NIFI-4789 Extract grok multi pattern support #2411

charlesporter · 2018-01-17T22:19:58Z

ExtractGrok Processor supports multiple expressions
-separated by comma or by specified delimiter
-option to return on first match or to run all expressions in list
ralated enhancements:
-multiple pattern files support
-selectable result attribute prefix (default unchanged from '.grok')

implemented by creating multiple kraken-Grok objects. It is possible that performance could be improved by using elasticsearch implementation:
https://github.com/elastic/elasticsearch/tree/d6d0c13bd63f28347ebdb0f9364e44921c248b8b/modules/ingest-common/src/main/java/org/elasticsearch/ingest/commoncommon/src/main/java/org/elasticsearch/ingest/common/Grok.java

-separated by comma or specified delimiter -option to return on first match or to run all expressions in list other enhancements -multiple pattern files -selectable result attribute prefix

charlesporter

added apache_patterns to rat excludes

markap14

@charlesporter thanks for the update! I think the idea makes a lot of sense. The PR, as submitted, needs a bit of cleanup, though, I think, and there are some thread safety concerns. I commented more specifically inline.

I think it's worth considering also to use user-defined properties to specify additional grok expressions instead of using a delimiter, because delimiters can get really tricky to read and to write without realizing that you're using the delimiter, especially when mixed in with a syntax like Grok where you can use common delimiter such as commas in the syntax itself.

markap14 · 2018-01-29T17:15:06Z

.../nifi-standard-processors/src/main/java/org/apache/nifi/processors/standard/ExtractGrok.java

        }
    }

+    public static Validator validateMultipleFilesExist() {
+        return (subject, input, context) -> {
+            for (String s : input.split(PATTERN_FILE_LIST_SEPARATOR)) {


The logic here doesn't appear to be right. This is going to create a validator for the first file that it encounters but not validate the others.

markap14 · 2018-01-29T17:17:13Z

.../nifi-standard-processors/src/main/java/org/apache/nifi/processors/standard/ExtractGrok.java

    public static final PropertyDescriptor GROK_EXPRESSION = new PropertyDescriptor.Builder()
-        .name("Grok Expression")
-        .description("Grok expression")
+        .name(GROK_EXPRESSION_KEY)


Can you help me understand the idea behind pulling the string literal out into a member variable? Since the PropertyDescriptor's name is generally not referenced elsewhere, it's usually a lot cleaner to have the name inlined.

just because sometimes (maybe not in this processor) the literals for the properties do get re-used. I like consistency, even if in a particular situation it might not add much. If the NIFI style is to not to do it this way, I will happily use literals.

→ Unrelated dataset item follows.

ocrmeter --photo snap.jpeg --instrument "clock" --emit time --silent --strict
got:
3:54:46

markap14 · 2018-01-29T17:20:08Z

.../nifi-standard-processors/src/main/java/org/apache/nifi/processors/standard/ExtractGrok.java

+        .description("Name of attribute to receive the name(s) of the matched expression(s).")
+        .required(true)
+        .defaultValue("matched_expression")
+        .addValidator(Validator.VALID)


This should not support empty string.

markap14 · 2018-01-29T17:22:07Z

.../nifi-standard-processors/src/main/java/org/apache/nifi/processors/standard/ExtractGrok.java

+        .build();
+
+
+    public static final PropertyDescriptor EXPRESSION_SEPARATOR = new PropertyDescriptor.Builder()

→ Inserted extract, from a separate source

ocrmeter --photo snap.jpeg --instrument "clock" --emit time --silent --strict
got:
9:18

This would break backward compatibility of this processor. It will be very common to have a comma in the Grok Expression, and this change would result in different behavior for the processor. If we use this approach, then we would have to make it an optional property (i.e., required(false)) and we would have to not set a default value.

I am wondering if it makes more sense to avoid using a delimiter at all here and instead support user-defined properties to indicate additional expressions. So we would keep the existing property, which is required. Then if the user adds a new property, say "my additional grok expression" the value of that would be a grok expression to match as well. Thoughts?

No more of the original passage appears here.